The output here is human-readable, presenting an overall quality assessment, key findings, scores, and recommendations.
However, I realized that the output is verbose and difficult to read. You have to parse through lots of text to get through the key findings.
So I decided to change the CLI’s output from a human-readable format to JSON to make it more readable and useful for automation and CI workflows. This way, the tool aligns more with how a developer would expect CLI tools to behave.
I had the hardest time figuring out how to make this work. In my brain, I figured that I needed to send some kind of JSON schema to the LLM and say, “use this JSON schema in your response.” Either that, or I had to find a way to get the CLI to display the response as JSON.
The solution was simpler than I expected. Pydantic has a function called model_dump_json() that generates a JSON representation of the model. So I used that function to serialization the response (which was returned as FullAnalysisSchema) to JSON and print it.
def serialize_to_json(data: BaseModel):
json_output = data.model_dump_json(indent=2)
print(json_output)
So now, if a user runs smartdoc check [file], they’ll receive the output in JSON.
{
"metadata": {
"smartdoc_version": "0.4.0",
"openai_model": "gpt-5-mini",
"analysis_date": "2026-01-15T22:09:00.380702"
},
"issues": [
{...},
{...}
],
"description_coverage": 60,
# other metric scores omitted for brevity
"recommendations": [
{...},
{...}
]
}
LLMs are, by default, non-deterministic. So anchoring the CLI around structured data rather than formatted prose leads to a developer-friendly experience.
Narrowing focus scope
The last thing I worked on between 0.1.0 and 0.4.0 is adding the ability for users to specify which part of the OAS the LLM should focus on. If a user runs smartdoc check [FILE] --focus descriptions, the DescriptionAnalysisSchema is passed to the LLM, narrowing the scope of the analysis:
class DescriptionAnalysisSchema(BaseModel):
metadata: MetadataSchema
issues: list[Issue]
recommendations: list[Recommendation]
description_coverage: int
description_clarity: int
overall_quality: int
NamingAnalysisSchema and ExampleAnalysisSchema handle the other focus options: naming and examples.
What’s next
One area I’m still thinking through is how SmartDoc handles scores.

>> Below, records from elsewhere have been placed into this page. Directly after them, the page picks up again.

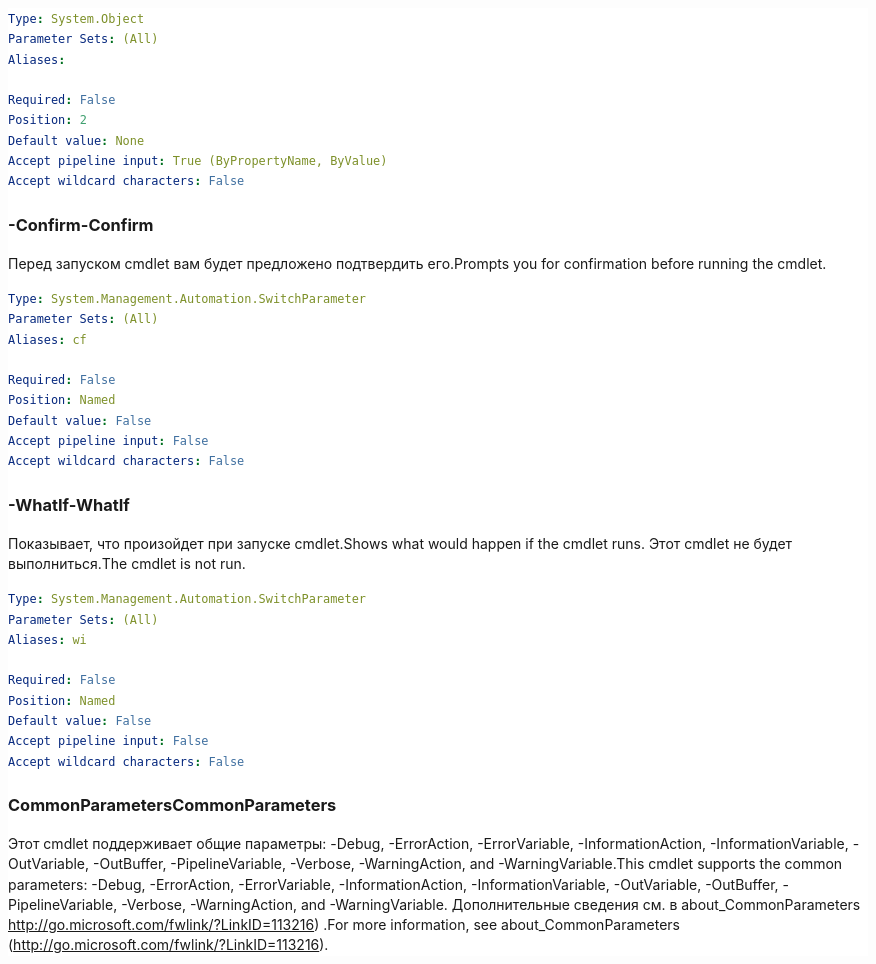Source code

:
```yaml
Type: System.Object
Parameter Sets: (All)
Aliases:

Required: False
Position: 2
Default value: None
Accept pipeline input: True (ByPropertyName, ByValue)
Accept wildcard characters: False
```

### <span data-ttu-id="af75e-138">-Confirm</span><span class="sxs-lookup"><span data-stu-id="af75e-138">-Confirm</span></span>
<span data-ttu-id="af75e-139">Перед запуском cmdlet вам будет предложено подтвердить его.</span><span class="sxs-lookup"><span data-stu-id="af75e-139">Prompts you for confirmation before running the cmdlet.</span></span>

```yaml
Type: System.Management.Automation.SwitchParameter
Parameter Sets: (All)
Aliases: cf

Required: False
Position: Named
Default value: False
Accept pipeline input: False
Accept wildcard characters: False
```

### <span data-ttu-id="af75e-140">-WhatIf</span><span class="sxs-lookup"><span data-stu-id="af75e-140">-WhatIf</span></span>
<span data-ttu-id="af75e-141">Показывает, что произойдет при запуске cmdlet.</span><span class="sxs-lookup"><span data-stu-id="af75e-141">Shows what would happen if the cmdlet runs.</span></span>
<span data-ttu-id="af75e-142">Этот cmdlet не будет выполниться.</span><span class="sxs-lookup"><span data-stu-id="af75e-142">The cmdlet is not run.</span></span>

```yaml
Type: System.Management.Automation.SwitchParameter
Parameter Sets: (All)
Aliases: wi

Required: False
Position: Named
Default value: False
Accept pipeline input: False
Accept wildcard characters: False
```

### <span data-ttu-id="af75e-143">CommonParameters</span><span class="sxs-lookup"><span data-stu-id="af75e-143">CommonParameters</span></span>
<span data-ttu-id="af75e-144">Этот cmdlet поддерживает общие параметры: -Debug, -ErrorAction, -ErrorVariable, -InformationAction, -InformationVariable, -OutVariable, -OutBuffer, -PipelineVariable, -Verbose, -WarningAction, and -WarningVariable.</span><span class="sxs-lookup"><span data-stu-id="af75e-144">This cmdlet supports the common parameters: -Debug, -ErrorAction, -ErrorVariable, -InformationAction, -InformationVariable, -OutVariable, -OutBuffer, -PipelineVariable, -Verbose, -WarningAction, and -WarningVariable.</span></span> <span data-ttu-id="af75e-145">Дополнительные сведения см. в about_CommonParameters http://go.microsoft.com/fwlink/?LinkID=113216) .</span><span class="sxs-lookup"><span data-stu-id="af75e-145">For more information, see about_CommonParameters (http://go.microsoft.com/fwlink/?LinkID=113216).</span></span>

I like the idea of the analysis including some kind of grade or score, and I do think there’s some value in including it.
I do want to be a little more intentional about what that score or grade means. Right now, the LLM assigns scores arbitrarily. I’d rather constrain score assignment.
For example, if 5/10 paths have descriptions, assign X score. If 2/10 paths have descriptions, assign Y score. Basically, add in some deterministic judgment, not just heuristics.
For now, I’m leaving the scores, and I’ll think more on how to proceed. The tool itself is coming together!